To construct the robot, the researchers used a shape-memory alloy material that transforms to its ‘remembered’ shape when heated. In this case, the researchers used a scanned laser beam to rapidly heat the robot at different targeted locations across its body. A thin coating of glass elastically returns that corresponding part of the structure to its deformed shape upon cooling.
As the robot changes from one phase to another – deformed to remembered shape and back again – it creates locomotion. The laser remotely activates the robot and its scanning direction determines the robot’s walking direction. Scanning from left to right, for example, causes the robot to move from right to left.
‘Because these structures are so tiny, the rate of cooling is very fast,’ Rogers explained. ‘In fact, reducing the size of these robots allows them to run faster.’
In order to manufacture such a small robot, Rogers and Huang turned to a technique that they introduced eight years ago – a pop-up assembly method that was inspired by a pop-up book for children. First, they fabricated precursors to the walking-crab structures in flat, planar geometries. They then bonded these precursors onto a slightly stretched rubber substrate. When the stretched substrate is relaxed, a controlled buckling process occurs that causes the crab to ‘pop up’ into precisely defined three-dimensional forms.
‘With these assembly techniques and materials concepts, we can build walking robots with almost any sizes or 3D shapes,’ Rogers said. ‘But the students felt inspired and amused by the sideways crawling motions of tiny crabs. It was a creative whim.’

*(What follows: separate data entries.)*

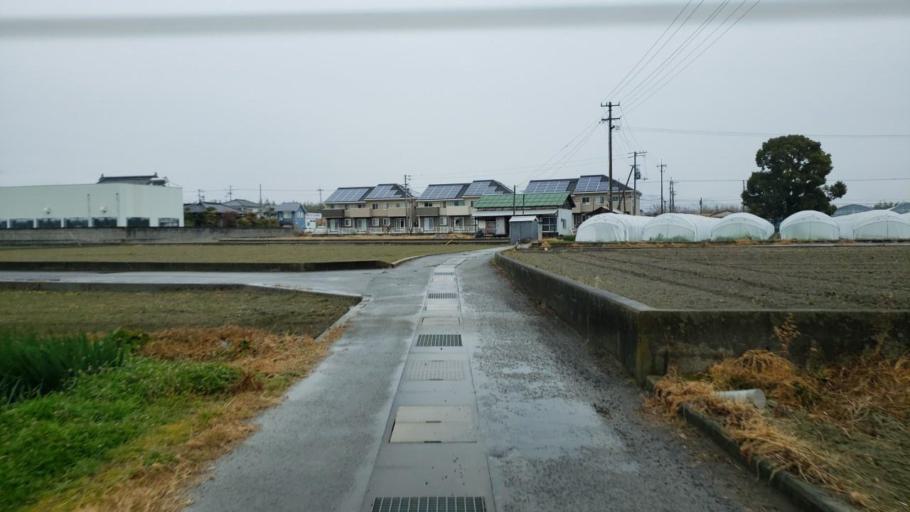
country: JP
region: Tokushima
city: Kamojimacho-jogejima
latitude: 34.0613
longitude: 134.2840
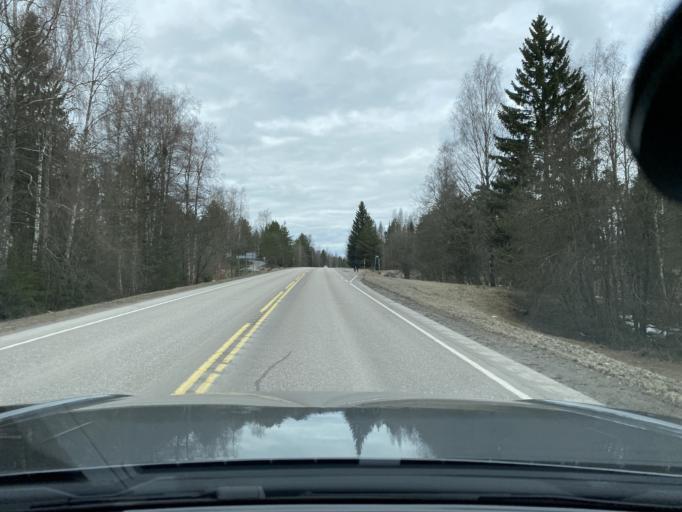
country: FI
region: Haeme
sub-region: Riihimaeki
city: Riihimaeki
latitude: 60.7024
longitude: 24.7407
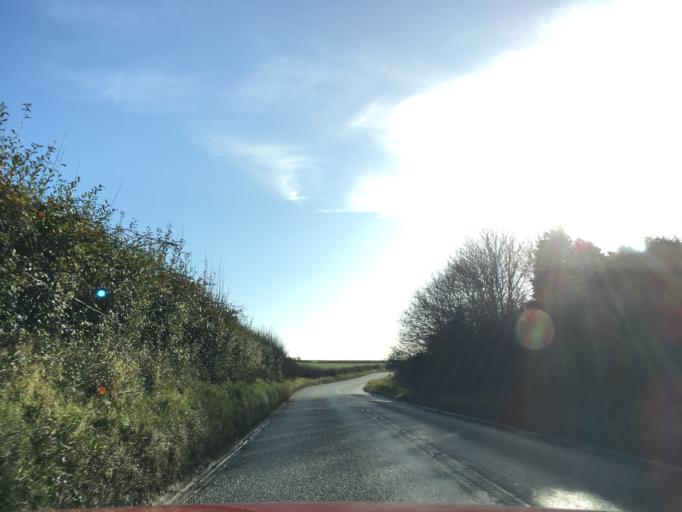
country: GB
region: England
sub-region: Wiltshire
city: Collingbourne Kingston
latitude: 51.2737
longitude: -1.6493
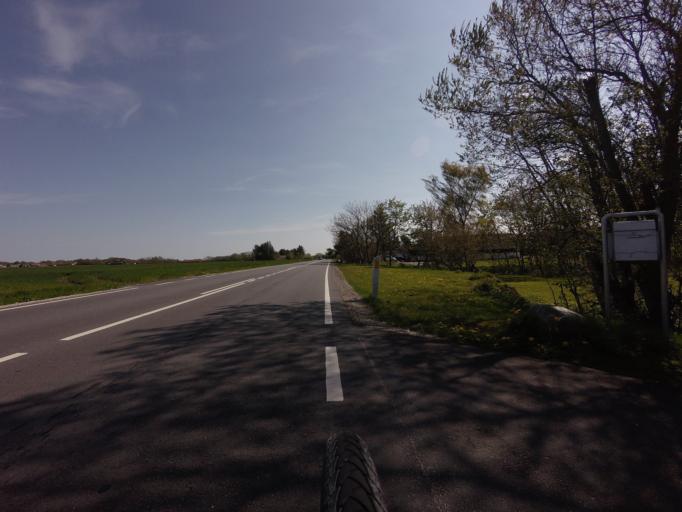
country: DK
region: North Denmark
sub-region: Jammerbugt Kommune
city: Pandrup
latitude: 57.2244
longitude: 9.6574
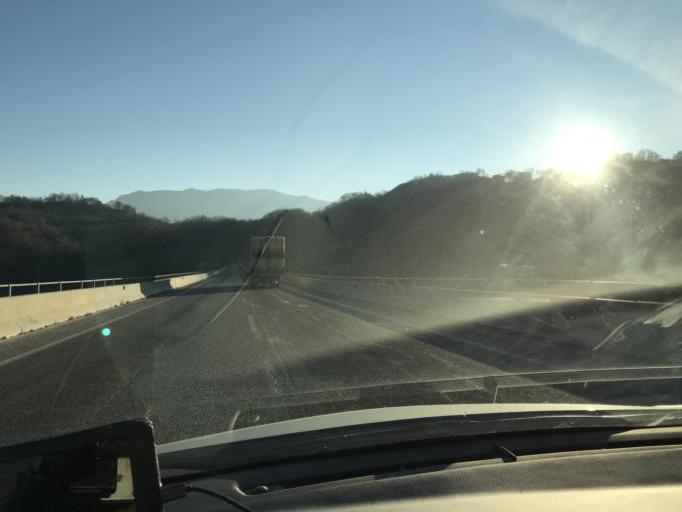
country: IT
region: Latium
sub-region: Provincia di Rieti
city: Fiamignano
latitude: 42.2546
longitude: 13.1408
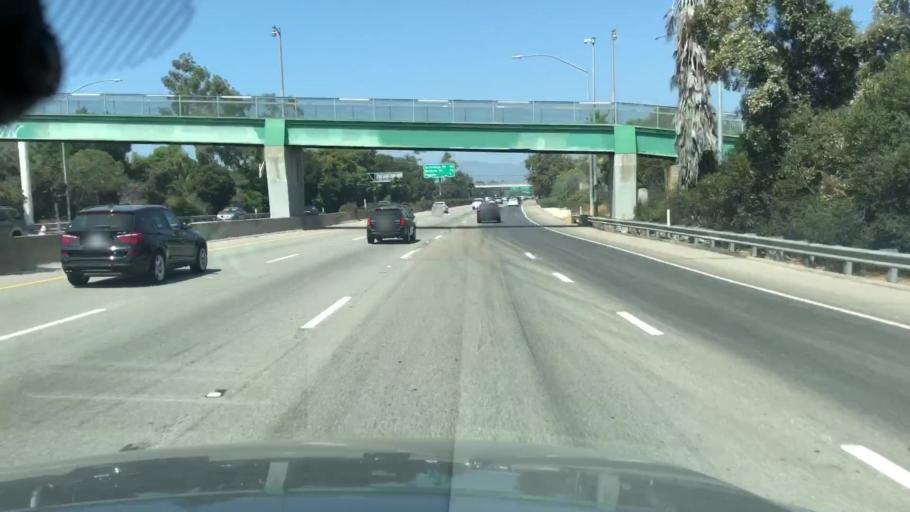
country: US
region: California
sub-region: Santa Barbara County
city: Santa Barbara
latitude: 34.4179
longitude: -119.7096
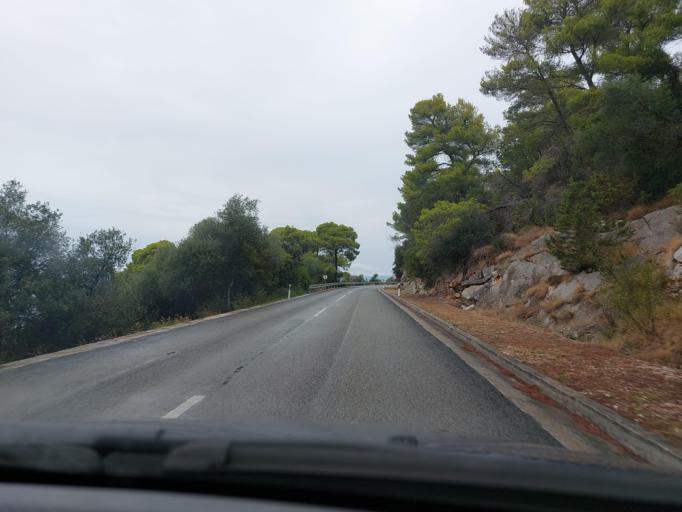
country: HR
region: Dubrovacko-Neretvanska
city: Smokvica
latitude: 42.7680
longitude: 16.8753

The researchers also developed millimetre-sized robots that resemble inchworms, crickets and beetles. Although the research is exploratory at this point, the researchers believe that their technology might bring the field closer to realising micro-sized robots that can perform practical tasks inside tightly confined spaces.
‘You might imagine micro-robots as agents to repair or assemble small structures or machines in industry or as surgical assistants to clear clogged arteries, to stop internal bleeding or to eliminate cancerous tumours — all in minimally invasive procedures,’ Rogers said.
Last September, the same team introduced a winged microchip that was the smallest-ever human-made flying structure.
The research has been published in Science Robotics.